## Page excerpt:
# How would you describe operatic singing



## Captainnumber36 (Jan 19, 2017)

It certainly depends on the song being sung, but I would call it dramatic. I rarely want to use the word beautiful to describe it, it doesn't feel appropriate to me. It feels like something different than singing to me, more expressive and like an instrument than "singing".

Perhaps this is because I'm still rather new to Opera, but this is my first impressions.


:tiphat:


----------



## Woodduck (Mar 17, 2014)

In short, I wouldn't. Singing in opera is extremely diverse among different styles of opera and among individual singers. Listen to as many singers as you can and you will be astonished at the capablities of the human voice.


----------



## Captainnumber36 (Jan 19, 2017)

Woodduck said:


> In short, I wouldn't. Singing in opera is extremely diverse among different styles of opera and among individual singers. Listen to as many singers as you can and you will be astonished at the capablities of the human voice.


I am starting to hear difference in richness of execution amongst varying singers of Opera.


----------



## topo morto (Apr 9, 2017)

On average, I would describe operatic singing as sounding 'loud' - and, in direct proportion to the degree of over-use of vibrato, 'silly' and 'out-of-tune'.

(...or 'dramatic' if i _really _like the music...)


----------



## Captainnumber36 (Jan 19, 2017)

## Activity 1:
Answer these questions from the thread on operatic singing:
(a) Which word does Captainnumber36 say he rarely wants to use to describe operatic singing?
(b) According to Woodduck, singing in opera is extremely diverse among what?
(c) Which word does topo morto use to describe operatic singing on average?
The listing that follows is unrelated to the thread on operatic singing.

## Data records:

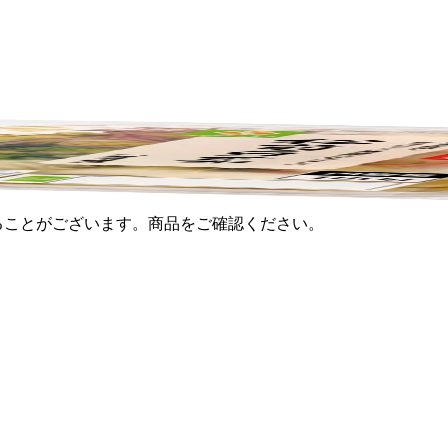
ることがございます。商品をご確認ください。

==

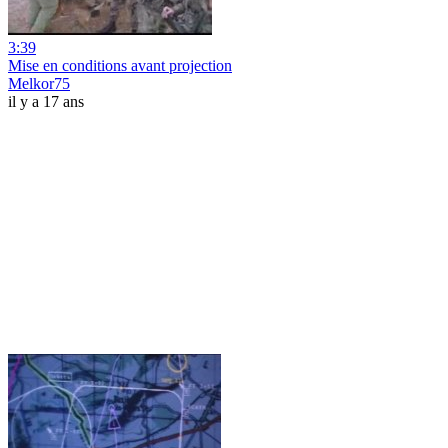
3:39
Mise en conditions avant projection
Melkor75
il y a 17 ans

## Activity 2:
Pick out every line of the listing that contains the string "conditions".

## Exercise solution 1:
(a) Beautiful.
(b) Among different styles of opera and among individual singers.
(c) Loud.

## Exercise solution 2:
Mise en conditions avant projection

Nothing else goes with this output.